Soms zegt een beeld meer dan duizend woorden, en dit was zo’n beeld. Koning Willem-Alexander wil een mensenkoning zijn die inspireert, zoals een politiek commentator het zei. Zijn moeder analyseerde meer. Willem-Alexander blijft wat dichter bij huis, waar zijn moeder haar blik vaak over de hele wereld liet gaan. De toon van haar kersttoespraken was dan ook bezorgder, terwijl Willem-Alexander iets meer de vinger legt bij de goede dingen die er zijn in de samenleving.
Het is een koning die, hoezeer hij ook gesteld is op zijn privacy, nadrukkelijk de verbinding zoekt met zijn onderdanen. Was koningin Beatrix een moederfiguur, Willem-Alexander is meer een oudere broer. En dat past bij zijn leeftijd. Gelukkig valt onze nieuwe koning niet in de valkuil zijn moeder te willen nadoen. Want namaak is altijd onecht.
Natuurlijk wordt zo’n eerste kersttoespraak van de koning onder een vergrootglas gelegd. Zo zou Willem-Alexander bewust de namen ”God” en ”Jezus” hebben vermeden omdat hij zich verre wil houden van religie.
Voor alle duidelijkheid: een kersttoespraak is geen preek en een koning is geen predikant. Dat wil overigens niet zeggen dat het niet verdrietig is dat zowel onze huidige koning als onze vroegere koningin weinig of helemaal geen aandacht heeft voor het verticale aspect van de Bijbelse boodschap. Christus werd immers geboren om zondaren te verzoenen met God. Maar een trendbreuk met de kersttoespraken van koningin Beatrix is er niet. Willem-Alexander sprak over „het Kind in de kribbe”, citeerde een regel uit de engelenzang en wenste aan het slot van zijn toespraak de kijkers een „gezegend kerstfeest.” Het is gezocht om vervolgens te stellen dat de toespraak van de koning ontdaan is van alle religieuze verwijzingen.
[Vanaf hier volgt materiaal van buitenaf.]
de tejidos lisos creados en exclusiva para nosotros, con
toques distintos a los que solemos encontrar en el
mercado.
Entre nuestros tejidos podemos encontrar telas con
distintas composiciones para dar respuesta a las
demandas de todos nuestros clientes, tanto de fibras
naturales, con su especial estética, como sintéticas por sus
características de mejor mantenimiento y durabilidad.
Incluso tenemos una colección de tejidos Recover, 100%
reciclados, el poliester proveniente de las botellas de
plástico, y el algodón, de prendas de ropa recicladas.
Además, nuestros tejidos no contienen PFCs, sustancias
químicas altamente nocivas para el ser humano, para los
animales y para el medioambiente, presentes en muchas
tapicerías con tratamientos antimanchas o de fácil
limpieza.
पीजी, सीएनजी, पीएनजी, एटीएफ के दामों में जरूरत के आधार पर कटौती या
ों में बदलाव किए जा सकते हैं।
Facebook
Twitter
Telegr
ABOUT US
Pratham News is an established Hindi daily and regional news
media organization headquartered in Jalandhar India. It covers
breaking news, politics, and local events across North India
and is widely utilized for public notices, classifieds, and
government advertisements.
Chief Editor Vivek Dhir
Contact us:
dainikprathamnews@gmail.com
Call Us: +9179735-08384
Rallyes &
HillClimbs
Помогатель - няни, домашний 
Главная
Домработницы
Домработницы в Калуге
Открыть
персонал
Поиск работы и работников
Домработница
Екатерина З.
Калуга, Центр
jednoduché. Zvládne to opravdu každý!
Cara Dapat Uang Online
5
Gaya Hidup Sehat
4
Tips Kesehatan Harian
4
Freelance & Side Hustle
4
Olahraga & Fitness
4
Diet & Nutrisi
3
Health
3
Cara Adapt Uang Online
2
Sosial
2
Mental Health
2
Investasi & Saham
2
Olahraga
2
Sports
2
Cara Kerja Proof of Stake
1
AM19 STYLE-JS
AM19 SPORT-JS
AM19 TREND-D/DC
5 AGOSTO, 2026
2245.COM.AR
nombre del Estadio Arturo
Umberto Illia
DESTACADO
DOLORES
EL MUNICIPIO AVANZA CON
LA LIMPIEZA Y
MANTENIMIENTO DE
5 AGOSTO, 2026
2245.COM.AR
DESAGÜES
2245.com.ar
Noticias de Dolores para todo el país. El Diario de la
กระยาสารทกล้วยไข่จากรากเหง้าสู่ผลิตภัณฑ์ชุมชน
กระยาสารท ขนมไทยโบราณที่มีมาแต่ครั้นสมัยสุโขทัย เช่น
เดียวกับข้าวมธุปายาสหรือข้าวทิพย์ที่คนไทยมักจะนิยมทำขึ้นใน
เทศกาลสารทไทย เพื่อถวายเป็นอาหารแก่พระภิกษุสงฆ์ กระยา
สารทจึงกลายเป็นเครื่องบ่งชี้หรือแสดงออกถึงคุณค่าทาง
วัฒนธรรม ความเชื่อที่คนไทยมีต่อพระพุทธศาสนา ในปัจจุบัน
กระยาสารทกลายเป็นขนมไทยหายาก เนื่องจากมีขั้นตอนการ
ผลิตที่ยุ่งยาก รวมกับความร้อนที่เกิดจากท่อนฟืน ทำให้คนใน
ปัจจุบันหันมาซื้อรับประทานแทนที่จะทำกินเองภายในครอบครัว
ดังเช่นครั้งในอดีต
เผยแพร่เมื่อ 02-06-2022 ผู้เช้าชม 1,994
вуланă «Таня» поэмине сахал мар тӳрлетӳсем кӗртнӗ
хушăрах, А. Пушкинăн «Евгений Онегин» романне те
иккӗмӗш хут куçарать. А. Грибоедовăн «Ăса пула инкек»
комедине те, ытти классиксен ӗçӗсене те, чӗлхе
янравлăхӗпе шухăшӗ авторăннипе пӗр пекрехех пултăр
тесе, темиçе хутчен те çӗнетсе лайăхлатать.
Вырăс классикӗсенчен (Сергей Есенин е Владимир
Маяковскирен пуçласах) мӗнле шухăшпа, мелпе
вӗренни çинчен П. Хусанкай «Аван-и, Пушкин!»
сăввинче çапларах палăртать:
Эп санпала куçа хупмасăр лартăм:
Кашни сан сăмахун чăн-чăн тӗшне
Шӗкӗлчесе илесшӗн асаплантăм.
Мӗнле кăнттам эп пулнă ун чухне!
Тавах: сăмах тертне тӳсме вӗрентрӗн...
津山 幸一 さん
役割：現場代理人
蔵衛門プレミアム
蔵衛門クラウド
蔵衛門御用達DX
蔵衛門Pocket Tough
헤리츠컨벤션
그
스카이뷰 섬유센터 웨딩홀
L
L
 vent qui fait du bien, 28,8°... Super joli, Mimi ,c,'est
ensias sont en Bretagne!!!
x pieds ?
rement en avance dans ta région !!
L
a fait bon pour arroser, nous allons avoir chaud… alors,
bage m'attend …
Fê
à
Wel vult hij het kerstverhaal, net als koningin Beatrix deed, horizontaal in. Wat dat betreft staan hij en zijn moeder in dezelfde –vrijzinnige– traditie.
Het feit dat politici van SGP tot SP positief reageren op zijn eerste kerstrede mag de koning als een groot compliment opvatten. Hij verstaat de kunst om zich ver te houden van politieke gevoeligheden, terwijl zijn toespraak toch niet inhoudsloos wordt. Evenzeer verstaat hij de kunst om iets van zichzelf te laten zien zonder dat hij publiek bezit wordt.
Koning Willem-Alexander laat daarmee een verbale en emotionele lenigheid zien die past bij zijn leeftijd en bij zijn generatie. Die communiceert nu eenmaal op een andere manier dan die van zijn ouders.